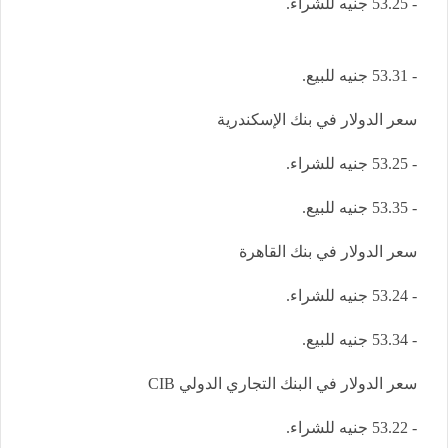
- 53.25 جنيه للشراء.
- 53.31 جنيه للبيع.
سعر الدولار في بنك الإسكندرية
- 53.25 جنيه للشراء.
- 53.35 جنيه للبيع.
سعر الدولار في بنك القاهرة
- 53.24 جنيه للشراء.
- 53.34 جنيه للبيع.
سعر الدولار في البنك التجاري الدولي CIB
- 53.22 جنيه للشراء.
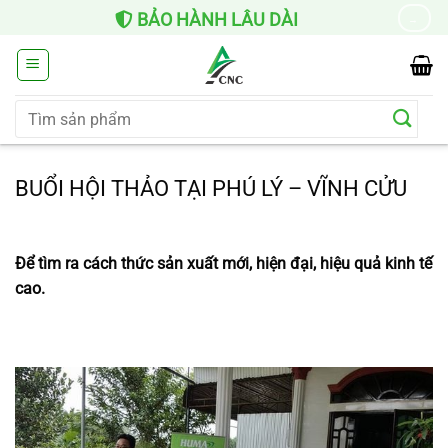
Chuyển
HỖ TR
BẢO HÀNH LÂU DÀI
→
đến
nội
dung
Tìm
kiếm:
BUỔI HỘI THẢO TẠI PHÚ LÝ – VĨNH CỬU
Để tìm ra cách thức sản xuất mới, hiện đại, hiệu quả kinh tế
cao.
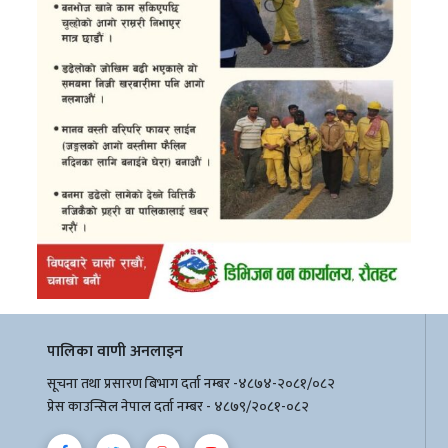
पालिका वाणी अनलाइन
सूचना तथा प्रसारण बिभाग दर्ता नम्बर -४८७४-२०८१/०८२
प्रेस काउन्सिल नेपाल दर्ता नम्बर - ४८७९/२०८१-०८२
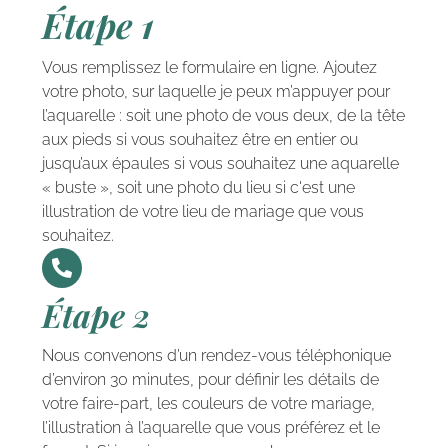
Étape 1
Vous remplissez le formulaire en ligne. Ajoutez
votre photo, sur laquelle je peux m’appuyer pour
l’aquarelle : soit une photo de vous deux, de la tête
aux pieds si vous souhaitez être en entier ou
jusqu’aux épaules si vous souhaitez une aquarelle
« buste », soit une photo du lieu si c'est une
illustration de votre lieu de mariage que vous
souhaitez.
Étape 2
Nous convenons d’un rendez-vous téléphonique
d’environ 30 minutes, pour définir les détails de
votre faire-part, les couleurs de votre mariage,
l’illustration à l’aquarelle que vous préférez et le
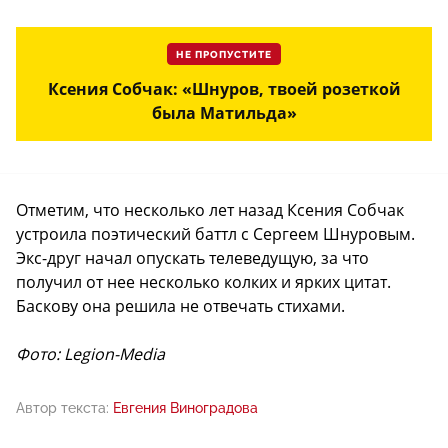
НЕ ПРОПУСТИТЕ
Ксения Собчак: «Шнуров, твоей розеткой
была Матильда»
Отметим, что несколько лет назад Ксения Собчак
устроила поэтический баттл с Сергеем Шнуровым.
Экс-друг начал опускать телеведущую, за что
получил от нее несколько колких и ярких цитат.
Баскову она решила не отвечать стихами.
Фото: Legion-Media
Автор текста:
Евгения Виноградова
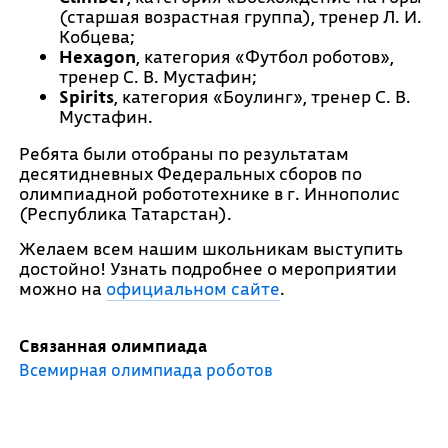
(старшая возрастная группа), тренер Л. И.
Кобцева;
Hexagon
, категория «Футбол роботов»,
тренер С. В. Мустафин;
Spirits
, категория «Боулинг», тренер С. В.
Мустафин.
Ребята были отобраны по результатам
десятидневных Федеральных сборов по
олимпиадной робототехнике в г. Иннополис
(Республика Татарстан).
Желаем всем нашим школьникам выступить
достойно! Узнать подробнее о мероприятии
можно на
официальном сайте
.
Связанная олимпиада
Всемирная олимпиада роботов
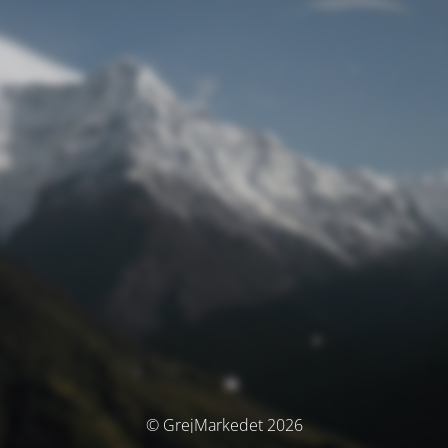
© GrejMarkedet 2026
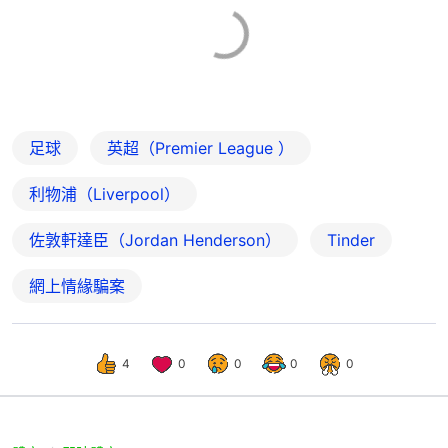
足球
英超（Premier League ）
利物浦（Liverpool）
佐敦軒達臣（Jordan Henderson）
Tinder
網上情緣騙案
4
0
0
0
0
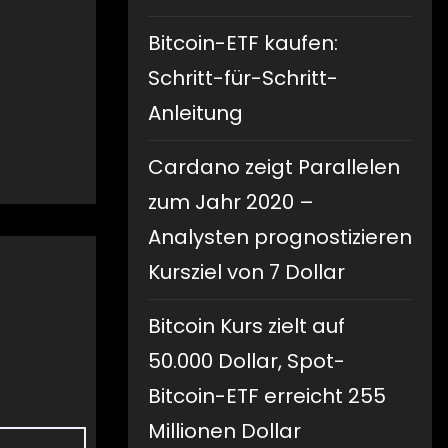
Bitcoin-ETF kaufen:
Schritt-für-Schritt-
Anleitung
Cardano zeigt Parallelen
zum Jahr 2020 –
Analysten prognostizieren
Kursziel von 7 Dollar
Bitcoin Kurs zielt auf
50.000 Dollar, Spot-
Bitcoin-ETF erreicht 255
Millionen Dollar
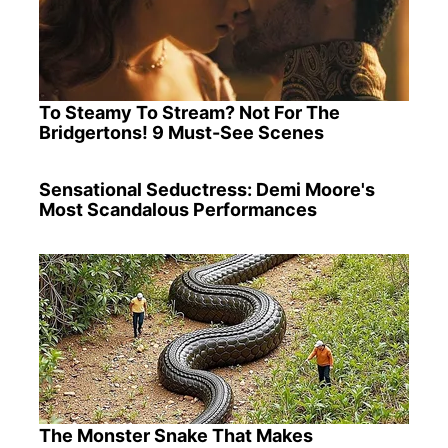
To Steamy To Stream? Not For The
Bridgertons! 9 Must-See Scenes
Sensational Seductress: Demi Moore's
Most Scandalous Performances
The Monster Snake That Makes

- TASK TO COMPLETE -
Only one thing is wanted here, an exact copy of the lines from the first line above through the line containing "Отметим, что несколько", minus any picture.

- RESPONSE TO THIS TASK -
- 53.25 جنيه للشراء.
- 53.31 جنيه للبيع.
سعر الدولار في بنك الإسكندرية
- 53.25 جنيه للشراء.
- 53.35 جنيه للبيع.
سعر الدولار في بنك القاهرة
- 53.24 جنيه للشراء.
- 53.34 جنيه للبيع.
سعر الدولار في البنك التجاري الدولي CIB
- 53.22 جنيه للشراء.
Chuyển
HỖ TR
BẢO HÀNH LÂU DÀI
→
đến
nội
dung
Tìm
kiếm:
BUỔI HỘI THẢO TẠI PHÚ LÝ – VĨNH CỬU
Để tìm ra cách thức sản xuất mới, hiện đại, hiệu quả kinh tế
cao.
पालिका वाणी अनलाइन
सूचना तथा प्रसारण बिभाग दर्ता नम्बर -४८७४-२०८१/०८२
प्रेस काउन्सिल नेपाल दर्ता नम्बर - ४८७९/२०८१-०८२
Étape 1
Vous remplissez le formulaire en ligne. Ajoutez
votre photo, sur laquelle je peux m’appuyer pour
l’aquarelle : soit une photo de vous deux, de la tête
aux pieds si vous souhaitez être en entier ou
jusqu’aux épaules si vous souhaitez une aquarelle
« buste », soit une photo du lieu si c'est une
illustration de votre lieu de mariage que vous
souhaitez.
Étape 2
Nous convenons d’un rendez-vous téléphonique
d’environ 30 minutes, pour définir les détails de
votre faire-part, les couleurs de votre mariage,
l’illustration à l’aquarelle que vous préférez et le
НЕ ПРОПУСТИТЕ
Ксения Собчак: «Шнуров, твоей розеткой
была Матильда»
Отметим, что несколько лет назад Ксения Собчак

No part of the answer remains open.